Condannato l’imprenditore che uccise un giovane nella galleria dell’A27 ma dagli atti processuali non emerge la prova che guidava sotto effetto di droghe
Di Marco Filippi

BELLUNO. Due anni e quattro mesi di reclusione per omicidio colposo, assoluzione per mancanza di prove dall’accusa di guida sotto l’effetto di sostanze stupefacenti. È la sentenza che il giudice delle udienze preliminari Giorgio Cozzarini ha inflitto in rito abbreviato a Florio Mazzucco, l’imprenditore longaronese di 58 anni che provocò, in un gravissimo incidente stradale dove rimasero ferite altre due persone, la morte di Daniel D’Ambros De Francesco, un arredatore di Casamazzagno di 28 anni.

L'incidente avvenne il 2 giugno dell’anno scorso, lungo l'A27, sotto la galleria, prima della barriera autostradale di Cadola. Dopo essere arrivato al casello, Mazzucco all’improvviso effettuò la manovra killer che costò la vita al giovane arredatore comeliano. Il conducente dell’Audi A6 invertì inspiegabilmente il senso di marcia e per un chilometro e mezzo viaggiò contromano finché si schiantò contro la Seat Ibiza gialla di D'Ambros De Francesco, che andava ad imboccare l’A27, in direzione Vittorio Veneto, dove l’aspettava un amico. Il giovane arredatore, che lavorava a Cortina, morì sul colpo e per lui non ci fu più nulla da fare.

Il grave incidente innescò un’inchiesta della procura della Repubblica di Belluno che, ieri mattina, ha portato l’imprenditore longaronese (difeso dall’avvocato Sandro De Vecchi) davanti al giudice con la doppia accusa di omicidio colposo e di guida sotto l’effetto di sostanze stupefacenti. Dopo il suo ricovero in ospedale, Mazzucco fu sottoposto all’esame di sangue e urine e risultò positivo al test sulle sostanze stupefacenti (cannabinoidi). Da qui l’accusa di guida in stato d’alterazione da droga. I familiari della giovane vittima, che, comprensibilmente, non si sono mai rassegnati alla morte di Daniel, si sono costituiti parte civile con l’avvocato Antonio Prade.

Il processo s’è svolto in rito abbreviato (un procedimento a porte chiuse che permette all’imputato di usufruire, in caso di condanna, dello sconto di un terzo della pena).

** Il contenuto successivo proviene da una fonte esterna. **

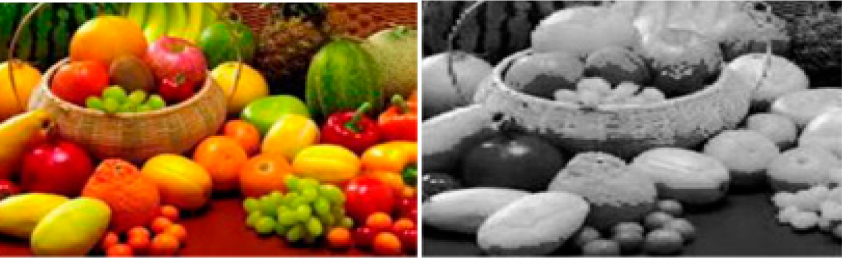
Figure 7. Region-Based Segmentation [50].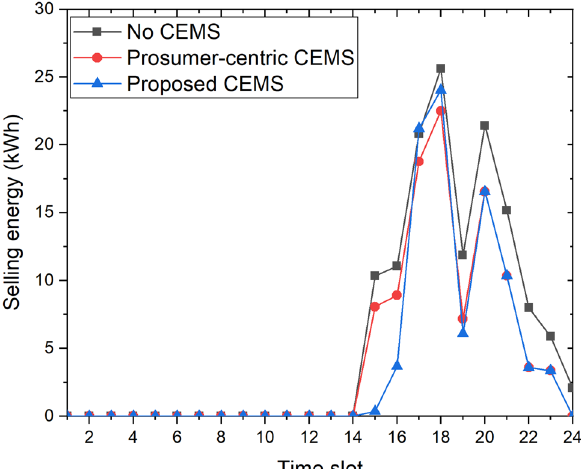
Figure 9. Selling energy of community with three CEMSs to EP.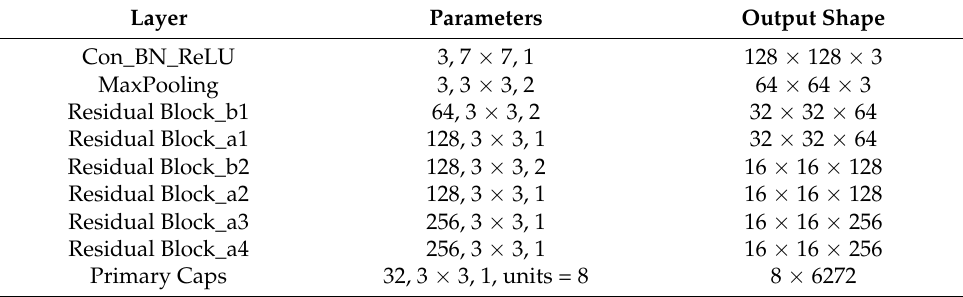
Table 4. Parameters of TongueCaps.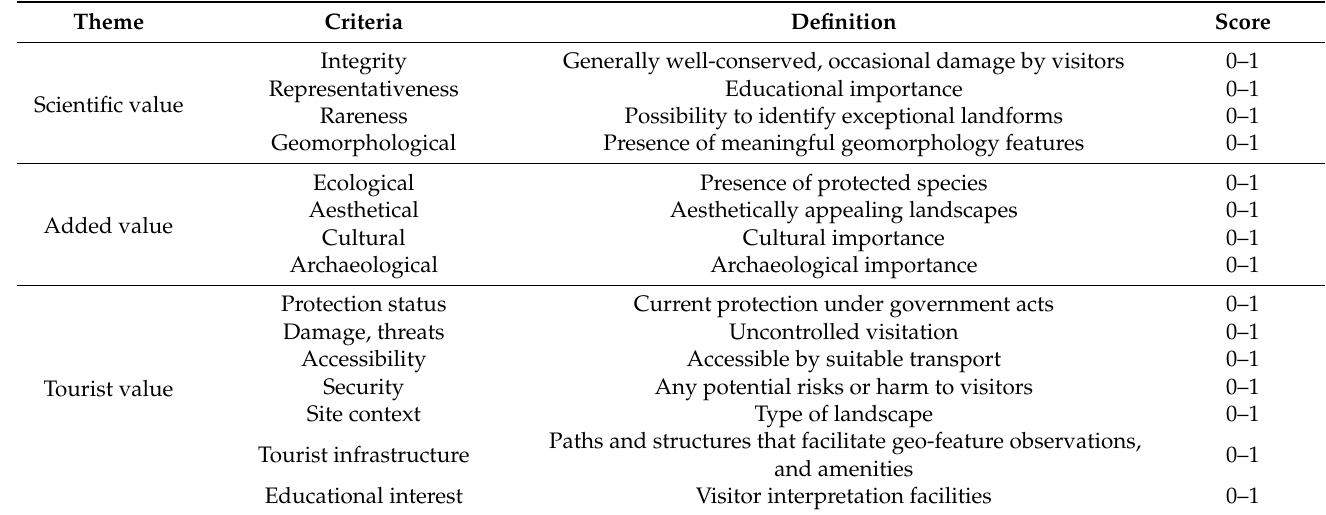
Table 2. Criteria used for the quantitative assessment of the geotourism potential of four sites in Yala National Park, Sri Lanka.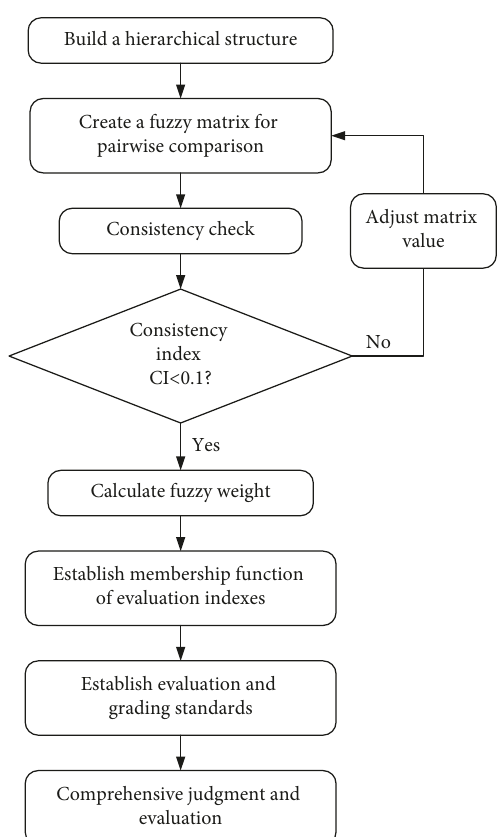
Figure 4: Analytical process of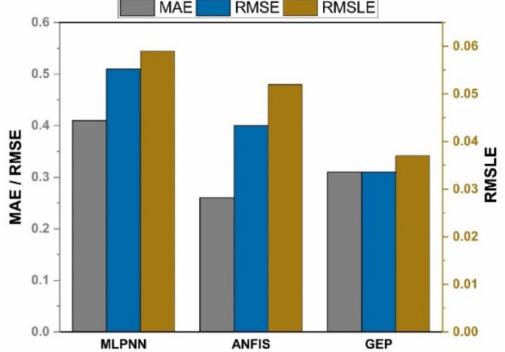
Figure 14. Comparison of errors for splitting tensile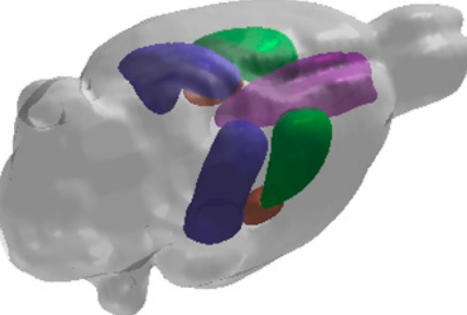
Figure 2. A representative 3D image of a rat brain which has been digitally reconstructed from magnetic resonance imaging (MRI) scans and depicts the medial prefrontal cortex (violet), caudate putamen (green), hippocampus (blue) and amygdala (brown).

Nel corso della sua requisitoria il pubblico ministero Simone Marcon ha chiesto la condanna dell’imputato a tre anni e 8 mesi, ritenendo ampiamente provate in aula entrambe le accuse contro Mazzucco. Conclusioni alle quali s’è associato l’avvocato di parte civile Prade.

La difesa, con l’avvocato De Vecchi, ha invece puntato la propria arringa sull’esito di una doppia consulenza. La prima, quella del dottor Silvano Zancaner, responsabile dell’istituto di medicina legale dell’Usl di Venezia, sostiene che Mazzucco, al momento dell’incidente, non si trovava alla guida sotto l’effetto della droga e quelle trovate in sangue ed urine, dopo l’incidente, erano tracce di una “canna” assunta qualche giorno prima del fatto. La seconda, redatta dal dottor Alessandro Pesavento, criminologo e neuropsichiatra padovano, attesta che, quando fece la manovra killer dell’inversione a “U” al casello, Mazzucco fu colpito da un vuoto di memoria a causa di una frattura cranica subita una decina di anni prima, che gli provocò lesioni alla parte del cervello che disciplina le capacità cognitive. Una versione dei fatti che Mazzucco, in lacrime, ha ribadito ieri davanti al giudice, prima che si ritirasse in camera di consiglio per la decisione. Lacrime che non hanno convinto i familiari della vittima.